Unfortunately, she had a very public discussion with this pharmacist about her prescription in the presence of her child and others standing nearby.
It should be rare when pharmacists are allowed to override a physician’s legitimate prescription request. If that pharmacy is the only place for such in a town, then they should be prohibited from the selective filling of medically indicated medications if they take federal money from Medicare, Medicaid and other state funded agencies — or risk losing that funding under rules of non-discrimination, equal protection and those set up for those agencies.
Though others may say find someone else to fill such a request, this is a disservice and inconvenience. This woman’s choices appear to be a surgical procedure with all its attendant risk versus a pill such as RU486 which is noninvasive and doesn’t require anesthesia. Leaving a dead fetus in a uterus is not an option; it could prove toxic and kill the mother. Is the mother’s life not important?
I have opposed putting these abortion pills on the shelf without a prescription, my concern being the side effects and hemorrhaging which could result if not monitored. It is now estimated that such medications account for 21 percent of abortions.

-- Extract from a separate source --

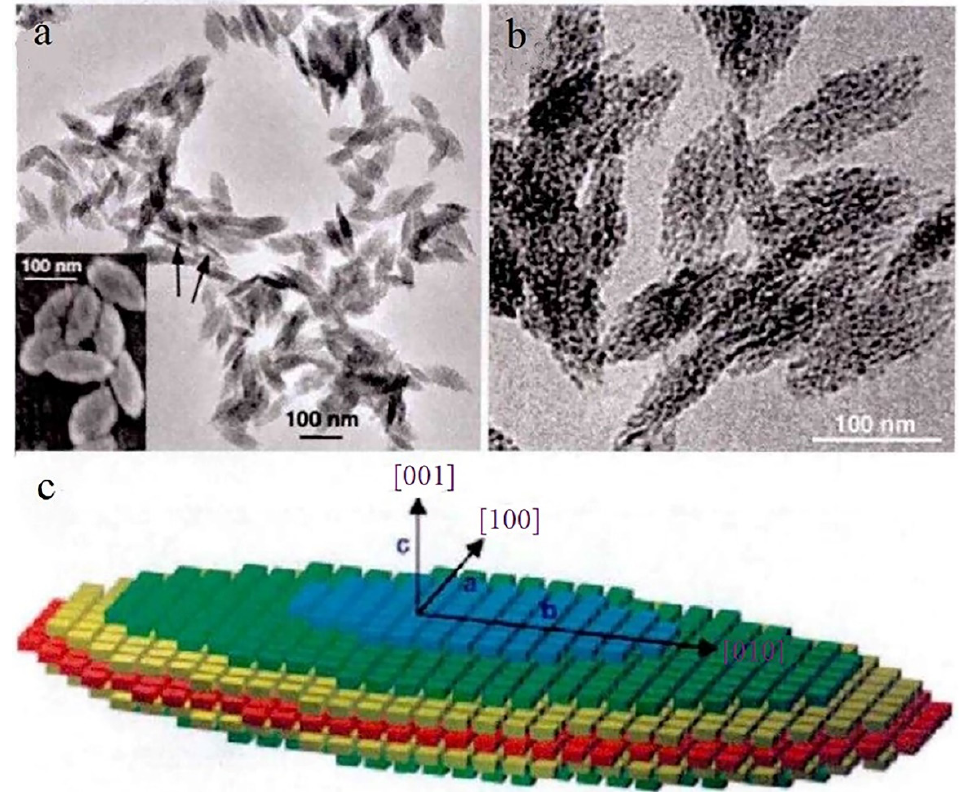
Figure 11. ( a ) An overview TEM image, ( b ) A HRTEM mage of CuO mesocrystals, ( c ) Schematic illustration of CuO mesocrystal built from aggregated nanoparticles. Arrows in ( a ) indicate ellipsoidal particles lying on their sides. The figure is reproduced with copyright permission of ref. [85].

Doing obstetrics in rural America proved too much for me. The only nurse anesthetist on call stated that for a black, unmarried woman about to give birth to her fourth child by C-section, she would only assist if the woman had her tubes tied. Some pharmacists didn’t want women who were unmarried to have birth control pills and also refused to sell condoms openly.
Abortions for too many were indeed an alternative to not using other birth control. Like it or not, interference in women’s decisions to use contraception defies the U.S. Supreme Court’s Griswold vs. Connecticut decision guaranteeing the right of marital privacy.
I still hold to the belief that abortions are medical decisions which must be made only within the framework of medicine, not as a free option pulled off the shelf by Planned Parenthood or one controlled by pro-life forces. The second part of it is that though this is the law, there is no reason or right to believe that this should be publicly funded unless done for medical reasons.
It is indeed a different world than when I grew up. This too shall pass.
Dr. Ada M. Fisher of Salisbury, author of “Common Sense Conservative Prescriptions Good for What Ails Us Book 1” (available through Amazon), is the NC Republican National Committeewoman.